Monday, April 4, 2011

Everything is a query these days - Part 1

So you have an IT problem and you are desperate to solve it. You get some sort of error description and trying to figure out what the error is all about. Or you get a phonecall from an angry customer complaining that your application has malfunctioned. What do you do? The answer is so easy. You google it!

Today I had an issue of duplicate records in a database. My team is in beta testing right now and the application owners found out that in a particular User Interface fetchedduplicate records. In the words of IT that either means some undefined code break somewhere in the application (bad scenario) or duplicate entries in the database (good scenario). After some searching I figured out that it was the latter, i.e. duplicate row entries in a reference tables. A mysql table.

So how did I solve this trivial problem? I simply typed "duplicate row entries in mysql". And the answer was magically there:

1. Duplicate Record Detection

From a vast variety of queries, these were the simpler for a mysql database:

SELECT name
FROM emp_t
GROUP BY name
HAVING COUNT(*) > 1

Assuming here that you do not allow duplicate entries of the name column in your database.

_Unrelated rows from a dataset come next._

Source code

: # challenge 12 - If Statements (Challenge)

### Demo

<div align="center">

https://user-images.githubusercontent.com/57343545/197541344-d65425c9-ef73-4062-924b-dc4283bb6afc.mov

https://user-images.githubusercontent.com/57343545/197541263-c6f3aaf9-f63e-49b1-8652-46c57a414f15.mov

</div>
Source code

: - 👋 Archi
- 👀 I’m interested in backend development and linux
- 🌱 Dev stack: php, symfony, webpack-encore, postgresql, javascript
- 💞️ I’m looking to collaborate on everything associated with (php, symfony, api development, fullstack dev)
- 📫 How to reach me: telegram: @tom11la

So I performed the searches and found out the duplicate records in question. Of course the next step is to delete these records. How do I do that?

2. Duplicate Record Deletion

The funny thing here is that you do not even have to figure out the mechanics behind the fancy deletion query. All you need is a tmp table just to perform a test prior to deleting the actual duplicate records from your "production db". Easy:

CREATE TABLE emp_tmp
AS SELECT * FROM emp;

The actual delete query may be the following:

DELETE
FROM (
        SELECT t1.name, t1.id
        FROM (
                SELECT name
                FROM emp_tmp
                GROUP BY name
                HAVING COUNT(name)>1
        ) AS t0 
              INNER JOIN emp_tmp t1 
                  ON t0.name = t1.name
) AS t2 
        INNER JOIN
            emp_tmp t3 
                ON t3.name = t2.name
WHERE t2.id < t3.id;

For an sql primer this looks like a tough job. But remember its all about googling, someone else has done that for you!All you need to do is check whether the above query meets your needs, i.e. deletes duplicate records from your target table. After you make sure it works with the temporary table you created, go ahead and try it on the actual table!

Another point here is why and how duplicate records got inside in the first place. This is lack of design for sure. Duplicate records mean that someone should have put a unique integrity constraint in the fields now considered duplicate. But didn't. So get your designs right before the coding begins!